The brigadeiro — a traditional Brazilian dessert — is a cross between fudge, caramel, and a chocolate truffle. Condensed milk gets cooked down with cocoa powder, cooled, hand-rolled with butter into little balls, and then topped with sprinkles, nuts, or crushed cookies. The result is soft, chewy, and dense, but since it’s so small, it makes for the perfect light dessert. (That is, if you can stop yourself after just one or two, which is easier said than done.) Until now, the confection has flown under the radar in New York, but with the imminent opening of Brigadeiro Bakery’s first brick-and-mortar shop in Soho, it’s poised for its big break.
Chef Mariana Vieira is a native of Brazil who moved to New York just five years ago. She’s been quietly making and selling her brigadeiros out of the basement of Cómodo for two years, and building her business. “I had just graduated from culinary school in Brazil,” she says. “I got married and I moved to New York, and I was like, ‘What should I do? La, la, la.’” When Vieira started working as a personal chef, she wanted to serve something at the end of the meal to identify herself — “something that was Brazilian, sweet, and that reminded me of childhood.”
Brigadeiros became Vieira’s signature. Eventually she met Cómodo co-owner Felipe Donnelly at one of his dinner parties, and when Donnelly learned Vieira was cooking from her home twelve hours a week and couldn’t afford a commercial kitchen, he suggested a barter: She could use his empty basement, if she paid rent in brigadeiros. (Each Cómodo guest receives a complimentary chocolate brigadeiro at the end of the meal.)

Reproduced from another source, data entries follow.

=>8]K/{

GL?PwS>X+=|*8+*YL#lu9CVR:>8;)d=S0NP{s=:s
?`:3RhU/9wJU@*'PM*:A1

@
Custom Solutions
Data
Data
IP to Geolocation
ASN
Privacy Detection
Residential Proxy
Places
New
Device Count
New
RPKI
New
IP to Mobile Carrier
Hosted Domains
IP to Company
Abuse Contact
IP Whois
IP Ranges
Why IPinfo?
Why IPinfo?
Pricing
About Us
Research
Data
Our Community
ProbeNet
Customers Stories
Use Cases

In the two-plus years since the deal was struck, the concept caught on via word of mouth, and Vieira and her partners, Mariana Memoria and Marcelo Reali, now ship chilled brigadeiros all over the country. (If you refrigerate them, they’ll last a week.) And now she finally has the resources to open her first store, while she’ll serve extra-fresh brigadeiros in a total of 17 flavors, as well as coffee, Brazilian cakes, savory pies, and salads. They’re still putting the finishing touches on the shop, but they’re aiming to open it this weekend.
Boxes aren’t exactly cheap — six pieces will run you $14 — but Vieira cares about every little detail, down to the colorful, festive packaging. In other words, they’re excellent holiday presents. “It was a big learning process,” Vieira says. “But I think is as close as you can get to the real Brazilian thing.”